Department of Biochemistry and Molecular Biology, University of Texas Medical Branch, Galveston, TX, USA.
Neuroscience. 2010 Jul 28;168(4):1019-35. doi: 10.1016/j.neuroscience.2010.01.037. Epub 2010 Jan 28.
Although malfunction of spinal cord water channels (aquaporins, AQP) likely contributes to severe disturbances in ion/water homeostasis after spinal cord injury (SCI), their roles are still poorly understood.
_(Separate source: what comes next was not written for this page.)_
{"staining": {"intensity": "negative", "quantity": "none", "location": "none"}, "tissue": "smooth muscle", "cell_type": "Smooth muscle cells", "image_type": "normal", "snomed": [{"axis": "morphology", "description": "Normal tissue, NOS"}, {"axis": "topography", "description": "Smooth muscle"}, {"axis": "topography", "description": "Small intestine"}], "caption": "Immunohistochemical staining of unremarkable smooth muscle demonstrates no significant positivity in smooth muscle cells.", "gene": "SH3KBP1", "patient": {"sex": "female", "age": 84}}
Here we report and discuss the potential significance of changes in the AQP4 expression in human SCI that generates glial fibrillary acidic protein (GFAP)-labeled astrocytes devoid of AQP4, and GFAP-labeled astroglia that overexpress AQP4. We used a rat model of contusion SCI to study observed changes in human SCI. AQP4-negative astrocytes are likely generated during the process of SCI-induced replacement of lost astrocytes, but their origin and role in SCI remains to be investigated. We found that AQP4-overexpression is likely triggered by hypoxia. Our transcriptional profiling of injured rat cords suggests that elevated AQP4-mediated water influx accompanies increased uptake of chloride and potassium ions which represents a protective astrocytic reaction to hypoxia. However, unbalanced water intake also results in astrocytic swelling that can contribute to motor impairment, but likely only in milder injuries. In severe rat SCI, a low abundance of AQP4-overexpressing astrocytes was found during the motor recovery phase. Our results suggest that severe rat contusion SCI is a better model to analyze AQP4 functions after SCI. We found that AQP4 increases in the chronic post-injury phase are associated with the development of pain-like behavior in SCI rats, while possible mechanisms underlying pain development may involve astrocytic swelling-induced glutamate release. In contrast, the formation and size of fluid-filled cavities occurring later after SCI does not appear to be affected by the extent of increased AQP4 levels. Therefore, the effect of therapeutic interventions targeting AQP4 will depend not only on the time interval after SCI or animal models, but also on the balance between protective role of increased AQP4 in hypoxia and deleterious effects of ongoing astrocytic swelling.
尽管脊髓水通道(水通道蛋白,AQP)的功能障碍可能导致脊髓损伤(SCI)后离子/水稳态严重紊乱,但它们的作用仍知之甚少。在这里,我们报告并讨论了 AQP4 表达变化在人类 SCI 中的潜在意义,这些变化导致胶质纤维酸性蛋白(GFAP)标记的缺乏 AQP4 的星形胶质细胞和过表达 AQP4 的 GFAP 标记的星形胶质细胞。我们使用大鼠挫伤 SCI 模型来研究人类 SCI 中观察到的变化。AQP4 阴性星形胶质细胞可能是在 SCI 诱导的丢失星形胶质细胞替代过程中产生的,但它们的起源和在 SCI 中的作用仍有待研究。我们发现 AQP4 的过表达可能是由缺氧触发的。我们对损伤大鼠脊髓的转录谱分析表明,AQP4 介导的水流入增加伴随着氯离子和钾离子的摄取增加,这代表了缺氧条件下的一种保护性星形胶质细胞反应。然而,不平衡的水摄入也会导致星形胶质细胞肿胀,从而导致运动障碍,但可能仅在轻度损伤中。在严重的大鼠 SCI 中,在运动恢复阶段发现 AQP4 过表达星形胶质细胞的丰度较低。我们的结果表明,严重的大鼠挫伤 SCI 是分析 SCI 后 AQP4 功能的更好模型。我们发现,AQP4 在慢性损伤后阶段的增加与 SCI 大鼠疼痛样行为的发展有关,而疼痛发展的可能机制可能涉及星形胶质细胞肿胀诱导的谷氨酸释放。相比之下,SCI 后较晚出现的液体积聚腔的形成和大小似乎不受 AQP4 水平增加程度的影响。因此,针对 AQP4 的治疗干预的效果不仅取决于 SCI 后或动物模型的时间间隔,还取决于 AQP4 在缺氧中的保护作用与持续的星形胶质细胞肿胀的有害作用之间的平衡。